EXERCISE REQUIREMENTS:
Check every line of the material below for the string "Right", and return the ones that have it.

DATASET RECORDS:
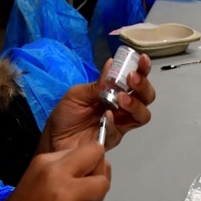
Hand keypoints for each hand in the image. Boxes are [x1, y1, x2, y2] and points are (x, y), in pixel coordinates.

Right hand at [0, 142, 109, 200]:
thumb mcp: (34, 184)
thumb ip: (62, 172)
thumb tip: (91, 168)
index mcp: (43, 162)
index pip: (83, 149)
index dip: (87, 165)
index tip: (82, 177)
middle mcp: (54, 173)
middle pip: (96, 154)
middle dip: (98, 172)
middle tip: (88, 191)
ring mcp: (65, 193)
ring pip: (102, 184)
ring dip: (95, 200)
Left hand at [38, 53, 154, 152]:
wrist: (54, 140)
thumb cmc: (64, 117)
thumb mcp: (76, 94)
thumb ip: (96, 84)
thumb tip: (111, 64)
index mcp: (114, 92)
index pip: (134, 79)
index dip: (142, 69)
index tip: (142, 59)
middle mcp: (121, 106)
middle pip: (146, 96)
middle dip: (143, 85)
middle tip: (132, 79)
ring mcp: (120, 123)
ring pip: (142, 114)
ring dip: (135, 104)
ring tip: (121, 98)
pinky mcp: (114, 137)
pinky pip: (122, 129)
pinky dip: (115, 121)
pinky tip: (106, 116)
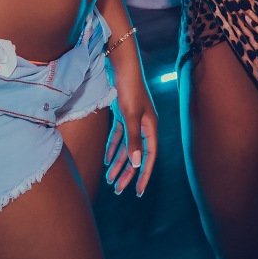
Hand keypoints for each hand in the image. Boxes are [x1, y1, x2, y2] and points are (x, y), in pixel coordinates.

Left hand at [104, 67, 158, 196]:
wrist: (122, 66)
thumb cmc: (129, 90)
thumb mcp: (131, 116)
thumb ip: (133, 140)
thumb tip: (137, 165)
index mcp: (151, 128)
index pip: (149, 157)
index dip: (144, 175)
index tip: (138, 192)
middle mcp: (144, 126)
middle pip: (136, 155)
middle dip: (127, 174)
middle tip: (118, 190)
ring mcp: (134, 120)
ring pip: (126, 148)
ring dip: (118, 163)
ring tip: (110, 180)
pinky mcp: (123, 115)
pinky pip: (119, 137)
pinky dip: (113, 148)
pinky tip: (107, 160)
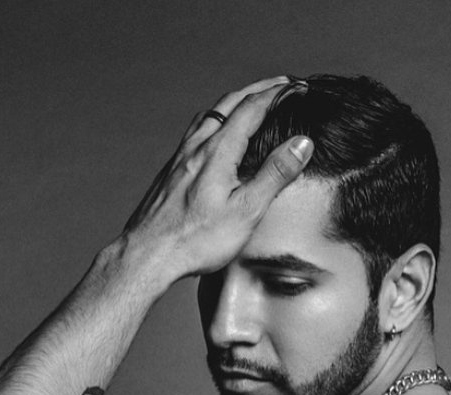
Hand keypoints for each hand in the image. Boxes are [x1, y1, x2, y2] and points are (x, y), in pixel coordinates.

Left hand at [124, 77, 313, 275]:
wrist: (149, 255)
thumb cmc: (196, 240)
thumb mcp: (246, 210)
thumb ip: (274, 174)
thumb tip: (302, 143)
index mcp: (218, 151)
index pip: (252, 108)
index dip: (277, 94)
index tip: (297, 87)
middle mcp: (196, 146)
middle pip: (229, 103)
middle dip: (257, 90)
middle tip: (279, 85)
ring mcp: (180, 157)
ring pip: (209, 115)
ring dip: (233, 102)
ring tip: (248, 102)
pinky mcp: (170, 172)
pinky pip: (194, 133)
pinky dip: (213, 121)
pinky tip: (213, 137)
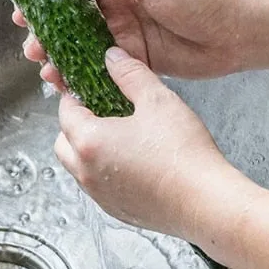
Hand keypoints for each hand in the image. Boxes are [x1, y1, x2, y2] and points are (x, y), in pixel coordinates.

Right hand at [14, 0, 249, 85]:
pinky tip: (66, 84)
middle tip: (32, 47)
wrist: (239, 31)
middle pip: (71, 23)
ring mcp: (125, 38)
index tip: (24, 11)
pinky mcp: (135, 63)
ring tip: (45, 69)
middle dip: (47, 35)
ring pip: (82, 49)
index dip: (46, 1)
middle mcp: (118, 9)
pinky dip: (82, 76)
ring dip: (60, 58)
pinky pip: (102, 70)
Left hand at [54, 46, 236, 239]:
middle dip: (75, 125)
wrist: (205, 203)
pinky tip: (132, 162)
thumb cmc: (182, 154)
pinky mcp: (115, 211)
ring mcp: (98, 195)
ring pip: (77, 167)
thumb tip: (113, 58)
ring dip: (87, 150)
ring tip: (119, 136)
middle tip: (101, 111)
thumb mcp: (158, 100)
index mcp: (88, 141)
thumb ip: (130, 74)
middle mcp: (85, 171)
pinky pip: (97, 187)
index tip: (88, 88)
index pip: (65, 112)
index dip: (75, 96)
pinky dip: (104, 172)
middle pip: (63, 142)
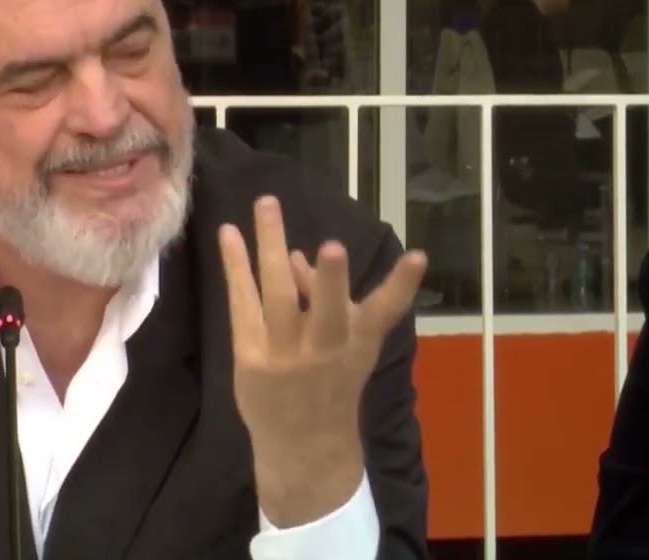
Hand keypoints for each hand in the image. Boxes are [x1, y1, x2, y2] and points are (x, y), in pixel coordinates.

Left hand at [219, 196, 426, 526]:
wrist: (304, 444)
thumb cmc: (329, 385)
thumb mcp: (345, 346)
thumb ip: (323, 299)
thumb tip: (294, 256)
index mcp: (358, 345)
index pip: (385, 313)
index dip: (401, 286)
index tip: (419, 256)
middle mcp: (324, 351)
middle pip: (328, 313)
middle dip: (332, 282)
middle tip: (333, 246)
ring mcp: (284, 356)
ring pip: (276, 297)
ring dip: (269, 247)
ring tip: (267, 204)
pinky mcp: (250, 358)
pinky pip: (242, 305)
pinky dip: (236, 269)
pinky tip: (229, 235)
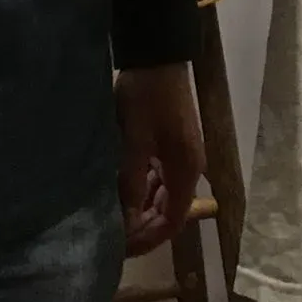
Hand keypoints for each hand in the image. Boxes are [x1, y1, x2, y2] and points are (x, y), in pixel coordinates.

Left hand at [115, 63, 205, 256]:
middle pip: (170, 209)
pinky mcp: (171, 142)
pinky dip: (142, 187)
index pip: (174, 220)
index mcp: (186, 169)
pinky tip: (120, 187)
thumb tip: (126, 219)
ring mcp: (180, 153)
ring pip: (163, 193)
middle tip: (113, 234)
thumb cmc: (146, 97)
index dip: (150, 238)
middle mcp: (189, 166)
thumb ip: (131, 180)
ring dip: (141, 206)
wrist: (157, 54)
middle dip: (143, 225)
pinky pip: (158, 175)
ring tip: (112, 213)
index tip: (123, 247)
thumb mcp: (135, 140)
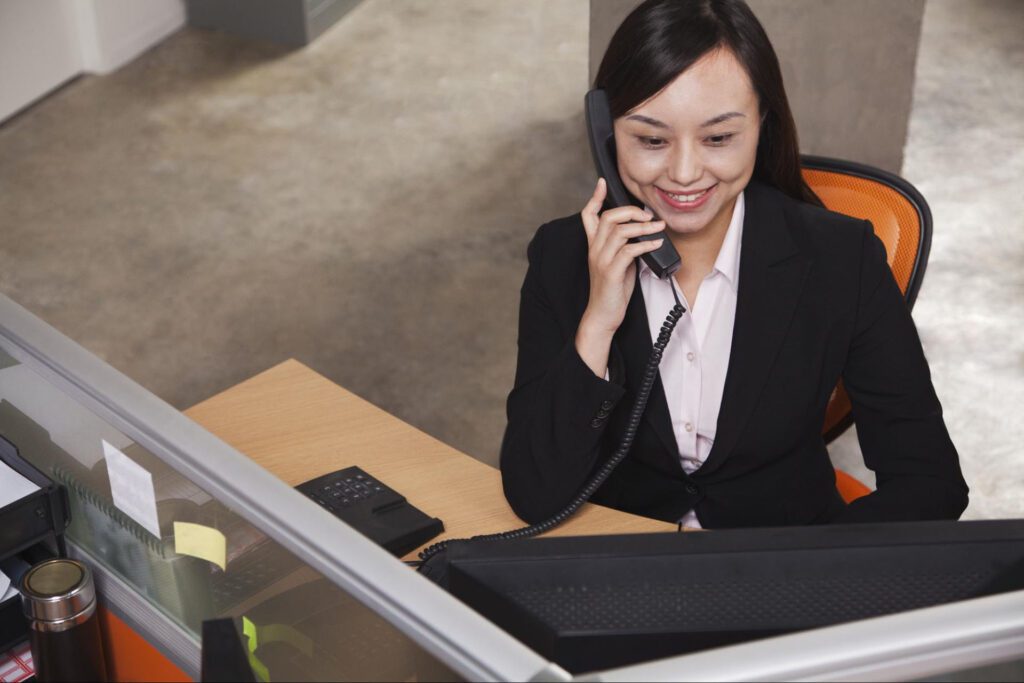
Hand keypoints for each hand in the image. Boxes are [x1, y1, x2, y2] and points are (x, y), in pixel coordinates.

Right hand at [575, 178, 664, 376]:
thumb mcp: (619, 264)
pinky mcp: (611, 272)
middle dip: (630, 211)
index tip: (602, 183)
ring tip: (659, 228)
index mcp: (594, 246)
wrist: (602, 316)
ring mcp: (601, 260)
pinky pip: (629, 251)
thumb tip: (644, 234)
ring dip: (643, 227)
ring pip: (620, 231)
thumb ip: (626, 247)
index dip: (594, 198)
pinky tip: (657, 244)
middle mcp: (595, 250)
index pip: (588, 216)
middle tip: (648, 215)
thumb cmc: (612, 291)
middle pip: (608, 217)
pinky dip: (646, 244)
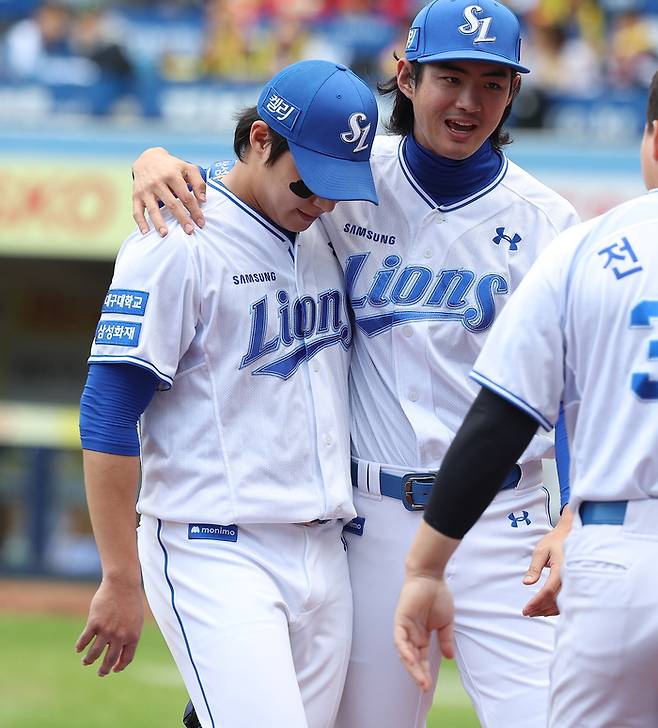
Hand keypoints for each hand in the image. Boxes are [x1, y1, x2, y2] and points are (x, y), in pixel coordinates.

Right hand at [75, 577, 143, 675]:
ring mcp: (106, 630)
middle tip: (100, 673)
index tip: (114, 669)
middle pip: (109, 660)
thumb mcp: (136, 619)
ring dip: (88, 660)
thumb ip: (130, 634)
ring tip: (85, 662)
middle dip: (104, 669)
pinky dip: (80, 646)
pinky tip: (78, 648)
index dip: (120, 666)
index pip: (126, 658)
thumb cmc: (131, 600)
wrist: (122, 584)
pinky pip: (84, 640)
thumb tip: (121, 650)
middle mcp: (120, 636)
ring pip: (94, 653)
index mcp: (133, 635)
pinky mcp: (94, 623)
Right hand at [132, 147, 206, 236]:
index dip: (195, 210)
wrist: (148, 159)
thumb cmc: (172, 167)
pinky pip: (137, 211)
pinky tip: (145, 233)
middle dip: (181, 219)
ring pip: (153, 209)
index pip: (186, 196)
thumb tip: (203, 200)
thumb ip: (198, 182)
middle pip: (171, 204)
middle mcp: (157, 182)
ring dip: (159, 222)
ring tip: (165, 235)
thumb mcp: (187, 168)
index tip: (201, 223)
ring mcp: (146, 190)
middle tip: (190, 231)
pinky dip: (140, 222)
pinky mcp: (136, 195)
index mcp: (172, 175)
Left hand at [394, 575, 453, 691]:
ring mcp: (405, 627)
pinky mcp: (400, 619)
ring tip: (421, 680)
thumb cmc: (438, 596)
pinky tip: (411, 660)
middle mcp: (411, 634)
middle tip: (425, 688)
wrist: (431, 577)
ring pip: (404, 652)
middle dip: (418, 674)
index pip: (421, 658)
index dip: (424, 672)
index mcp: (421, 636)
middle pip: (412, 659)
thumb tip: (449, 658)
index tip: (429, 686)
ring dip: (412, 666)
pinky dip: (404, 649)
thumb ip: (446, 639)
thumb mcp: (445, 622)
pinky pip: (400, 638)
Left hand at [522, 507, 571, 616]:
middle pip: (555, 600)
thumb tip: (527, 583)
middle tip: (527, 612)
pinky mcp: (576, 584)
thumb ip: (534, 568)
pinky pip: (568, 600)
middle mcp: (571, 577)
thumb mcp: (541, 550)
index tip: (527, 609)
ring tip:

YOUR RESPONSE:
Right hand at [0, 142, 109, 200]:
Right hand at [14, 0, 249, 85]:
Right hand at [575, 178, 664, 376]:
Right hand at [75, 577, 143, 675]:
Right hand at [132, 147, 206, 236]:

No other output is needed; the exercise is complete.